Task directions -> Would you restate each entry word for word, omitting the pictures?
** Opening Information block **
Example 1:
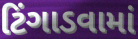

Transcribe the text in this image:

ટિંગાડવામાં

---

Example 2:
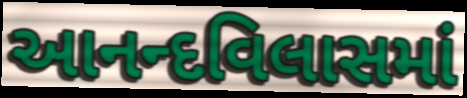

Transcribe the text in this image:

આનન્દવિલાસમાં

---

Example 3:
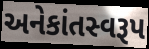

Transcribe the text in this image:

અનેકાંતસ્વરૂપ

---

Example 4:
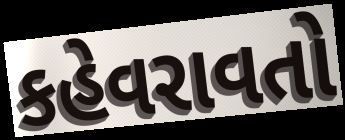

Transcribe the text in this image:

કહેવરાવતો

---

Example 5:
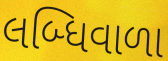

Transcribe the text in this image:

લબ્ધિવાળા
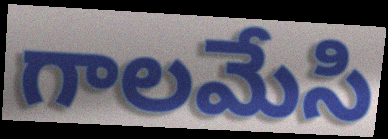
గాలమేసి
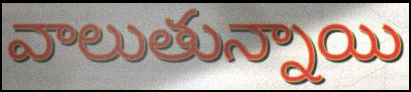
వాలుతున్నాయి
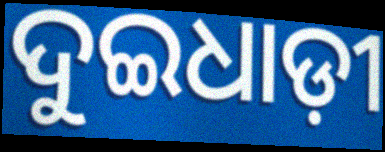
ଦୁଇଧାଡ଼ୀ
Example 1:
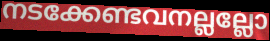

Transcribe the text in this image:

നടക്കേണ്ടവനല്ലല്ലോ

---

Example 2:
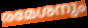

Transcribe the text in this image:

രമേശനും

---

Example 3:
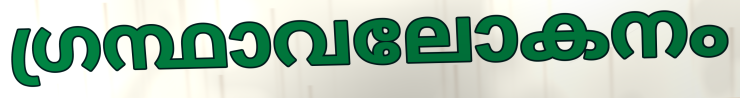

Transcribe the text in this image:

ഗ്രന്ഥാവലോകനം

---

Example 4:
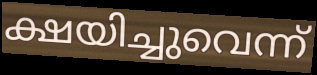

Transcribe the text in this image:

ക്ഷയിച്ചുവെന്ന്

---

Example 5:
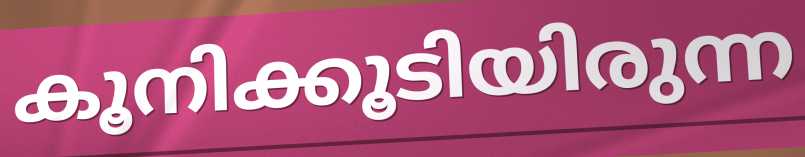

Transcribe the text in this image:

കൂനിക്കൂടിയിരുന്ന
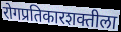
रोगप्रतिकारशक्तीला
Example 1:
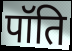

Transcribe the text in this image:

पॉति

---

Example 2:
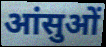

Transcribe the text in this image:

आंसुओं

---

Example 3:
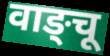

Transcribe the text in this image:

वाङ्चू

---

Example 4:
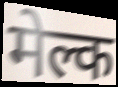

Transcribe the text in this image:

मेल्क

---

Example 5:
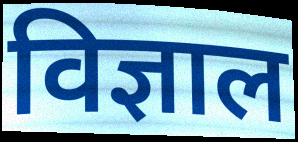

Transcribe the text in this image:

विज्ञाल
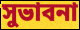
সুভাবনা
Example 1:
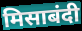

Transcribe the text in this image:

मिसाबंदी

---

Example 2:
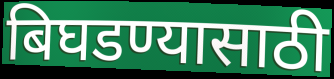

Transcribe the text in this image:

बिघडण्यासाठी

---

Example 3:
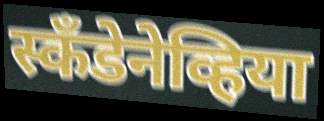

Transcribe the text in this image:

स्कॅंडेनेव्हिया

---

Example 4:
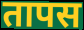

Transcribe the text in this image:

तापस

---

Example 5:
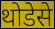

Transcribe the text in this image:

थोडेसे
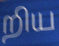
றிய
** Closing Information block **
Problem solution ->
Example 1:

Transcribe the text in this image:

ટિંગાડવામાં

---

Example 2:

Transcribe the text in this image:

આનન્દવિલાસમાં

---

Example 3:

Transcribe the text in this image:

અનેકાંતસ્વરૂપ

---

Example 4:

Transcribe the text in this image:

કહેવરાવતો

---

Example 5:

Transcribe the text in this image:

લબ્ધિવાળા
గాలమేసి
వాలుతున్నాయి
ଦୁଇଧାଡ଼ୀ
Example 1:

Transcribe the text in this image:

നടക്കേണ്ടവനല്ലല്ലോ

---

Example 2:

Transcribe the text in this image:

രമേശനും

---

Example 3:

Transcribe the text in this image:

ഗ്രന്ഥാവലോകനം

---

Example 4:

Transcribe the text in this image:

ക്ഷയിച്ചുവെന്ന്

---

Example 5:

Transcribe the text in this image:

കൂനിക്കൂടിയിരുന്ന
रोगप्रतिकारशक्तीला
Example 1:

Transcribe the text in this image:

पॉति

---

Example 2:

Transcribe the text in this image:

आंसुओं

---

Example 3:

Transcribe the text in this image:

वाङ्चू

---

Example 4:

Transcribe the text in this image:

मेल्क

---

Example 5:

Transcribe the text in this image:

विज्ञाल
সুভাবনা
Example 1:

Transcribe the text in this image:

मिसाबंदी

---

Example 2:

Transcribe the text in this image:

बिघडण्यासाठी

---

Example 3:

Transcribe the text in this image:

स्कॅंडेनेव्हिया

---

Example 4:

Transcribe the text in this image:

तापस

---

Example 5:

Transcribe the text in this image:

थोडेसे
றிய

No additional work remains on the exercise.